The P721M hiccupped a couple of times during testing. At one point we tried to eject the disc without pressing Stop, and the player simply froze and became unresponsive to anything but the power switch. The deck hung again during a menu transition on the Star Wars special-features DVD. Also, the spinning disc made a bit more noise than we've noticed with most other players.

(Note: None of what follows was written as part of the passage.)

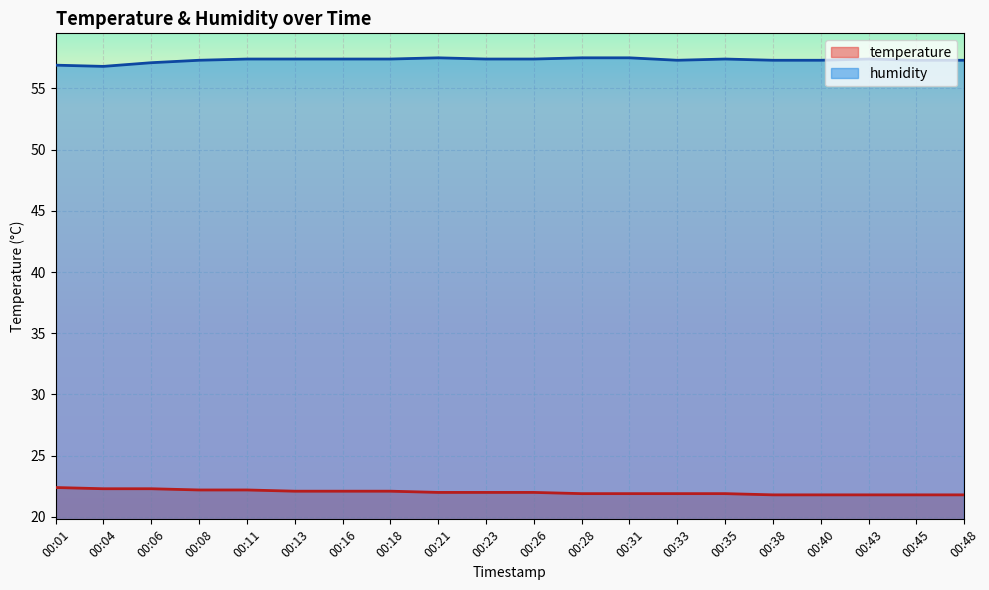

Between 00:13 and 00:16, which series saw the biggest shift?

temperature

If you own a standard 4:3 interlaced TV, you may notice jagged and moving line artifacts when watching enhanced-for-wide-screen discs. And if you own a wide-screen set that locks into one aspect ratio when fed a progressive-scan image, you won't be able to watch nonanamorphic discs in progressive mode. Both of these issues are common to many other entry-level progressive-scan decks.
Online retailers have the Samsung DVD-P721M priced at $199, which is comparable to other progressive-scan units such as the and the . Of course, neither of those decks have a Memory Stick slot or half of the P721M's the slick features. Even without the Stick, this well-equipped deck would be a fairly good bargain, and if it weren't for the quirks during playback and its loose jacks, we'd give it an even higher score. Minor shortcomings aside, if you're already invested in Sony's flash media format, the 721M is an attractive choice that's loaded with gadget appeal.